(Stored data)
%%
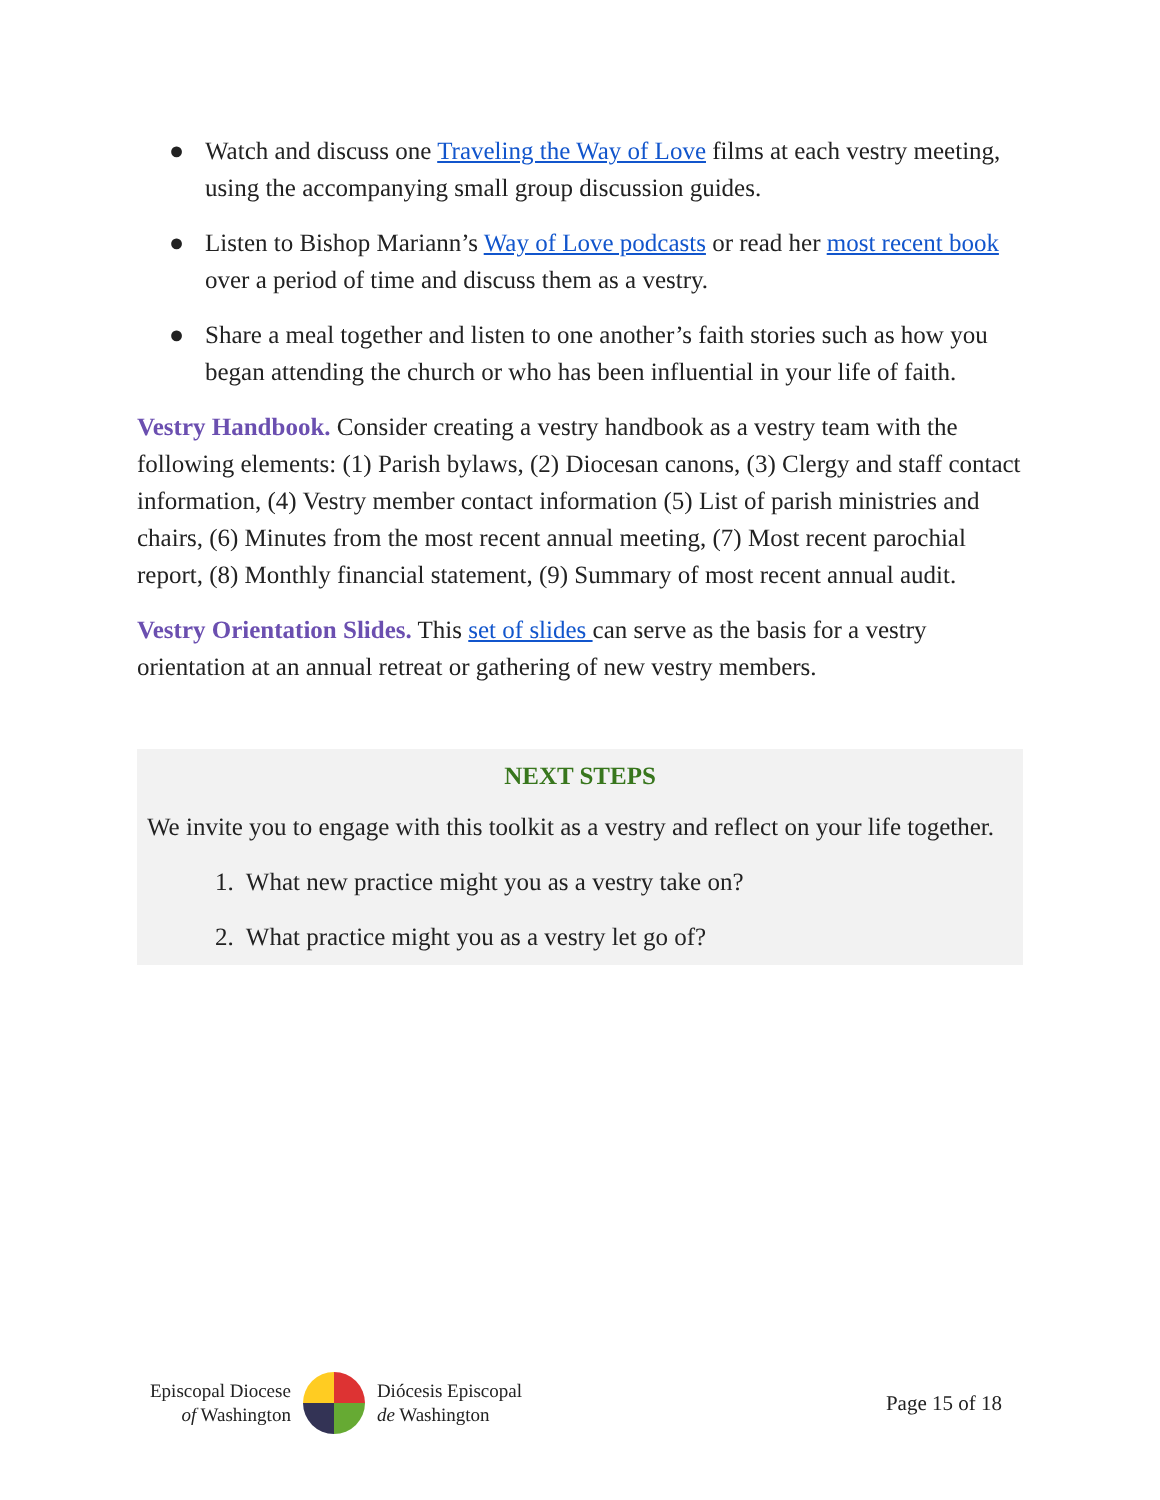● Watch and discuss one Traveling the Way of Love films at each vestry meeting, using the accompanying small group discussion guides.
● Listen to Bishop Mariann’s Way of Love podcasts or read her most recent book over a period of time and discuss them as a vestry.
● Share a meal together and listen to one another’s faith stories such as how you began attending the church or who has been influential in your life of faith.
Vestry Handbook. Consider creating a vestry handbook as a vestry team with the following elements: (1) Parish bylaws, (2) Diocesan canons, (3) Clergy and staff contact information, (4) Vestry member contact information (5) List of parish ministries and chairs, (6) Minutes from the most recent annual meeting, (7) Most recent parochial report, (8) Monthly financial statement, (9) Summary of most recent annual audit.
Vestry Orientation Slides. This set of slides can serve as the basis for a vestry orientation at an annual retreat or gathering of new vestry members.
NEXT STEPS
We invite you to engage with this toolkit as a vestry and reflect on your life together.
1. What new practice might you as a vestry take on?
2. What practice might you as a vestry let go of?
Episcopal Diocese
of Washington
Diócesis Episcopal
de Washington
Page 15 of 18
%%
- **TASK TO COMPLETE**
Filter the entries down to the lines with the word "Episcopal" in them, and copy those lines.

- **SOLUTION TO THIS TASK**
Episcopal Diocese
Diócesis Episcopal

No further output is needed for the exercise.